Abstract
Purpose :
To demonstrate an ultrafast optoelectronic device that provides 1200 retinal images per second from the living human eye. To show ability of detection ocular motion like eye drifts, ocular tremor, saccades and microsaccades. To show the ability of using the detected eye motion for an on-line image stabilization in the Scanning Laser Opthalmoscope (SLO) imaging module operating at 30 frames per second in the clinical environment.
Methods :
The tracking system based on an SLO principle equipped with two dimensional microelectromechanical systems (MEMS) scanner oscillating at ~20 kHz (fast axis) and ~600 Hz (slow axis) was designed and assembled. The probing beam power at the cornea is set to 350µW @ 850nm. The system acquires 1200 images (256 x 32 pixels each) per second from a 1° x 1° region of the retina. The images are captured by a custom-built integrated circuit equipped with a field-programmable gate array unit (FPGA). The displacement between consecutive retinal images caused by the eye motion is found and the correction signal for image stabilization for SLO imaging module is calculated.

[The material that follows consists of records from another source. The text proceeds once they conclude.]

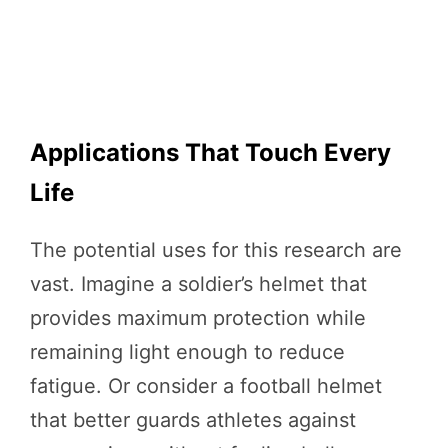
Applications That Touch Every
Life
The potential uses for this research are
vast. Imagine a soldier’s helmet that
provides maximum protection while
remaining light enough to reduce
fatigue. Or consider a football helmet
that better guards athletes against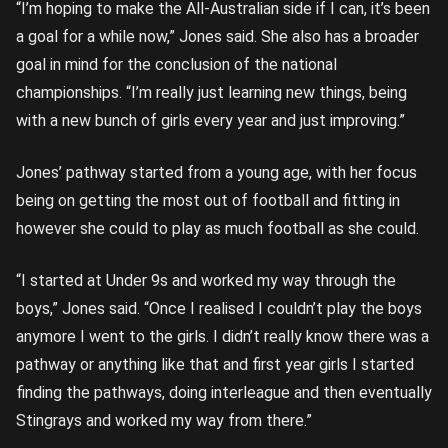
“I’m hoping to make the All-Australian side if I can, it’s been
a goal for a while now,” Jones said. She also has a broader
goal in mind for the conclusion of the national
championships. “I’m really just learning new things, being
with a new bunch of girls every year and just improving.”
Jones’ pathway started from a young age, with her focus
being on getting the most out of football and fitting in
however she could to play as much football as she could.
“I started at Under 9s and worked my way through the
boys,” Jones said. “Once I realised I couldn’t play the boys
anymore I went to the girls. I didn’t really know there was a
pathway or anything like that and first year girls I started
finding the pathways, doing interleague and then eventually
Stingrays and worked my way from there.”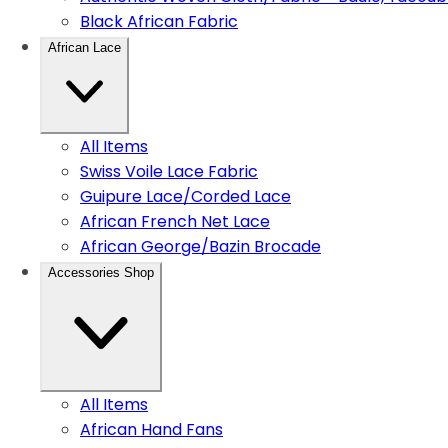
Black African Fabric
African Lace
All Items
Swiss Voile Lace Fabric
Guipure Lace/Corded Lace
African French Net Lace
African George/Bazin Brocade
Accessories Shop
All Items
African Hand Fans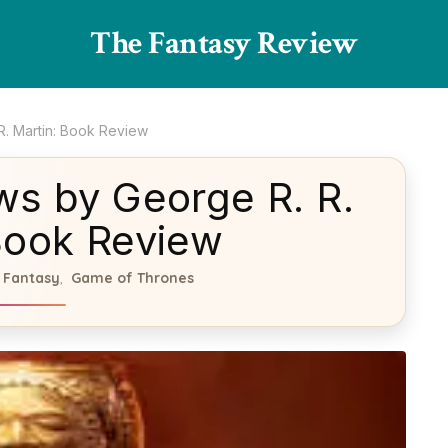
The Fantasy Review
R. Martin: Book Review
ws by George R. R.
Book Review
Fantasy
Game of Thrones
,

Specifically designed algorithms based on nonlinear image correlation are used to find local shifts between retinal image frames with subpixel resolution. The imaging SLO is a separate device combined with the tracker and provides 30 images per second from larger field of view ~10° x 10°.
Results :
The ability to stabilize SLO image using the tracker device is proved on 20 eyes of 5 healthy volunteers and 12 patients with diabetic retinopathy aged between 27 and70 y.o. The achieved time delay for motion detection is estimated to be below 1.5 ms in both groups of subjects. The residual image motion, related to image distortions (caused mainly by monochromatic ocular aberrations and scanning arrangement of the imaging setup), is corrected numerically in post-processing.
Conclusions :
The results show that our ultrafast eye-tracking device is able to provide retinal images almost free of motion artifacts. Moreover, raw data from the eye tracker sub-system can be used in order to reconstruct the exact record of eye movements occurring during retinal imaging procedure. This type of data has a potential to be used clinically for an early detection of eye diseases related with eye movements disorders (central nervous system diseases or injuries, ocular tumor, diabetes or general hypertension disease).
This is an abstract that was submitted for the 2018 ARVO Annual Meeting, held in Honolulu, Hawaii, April 29 - May 3, 2018.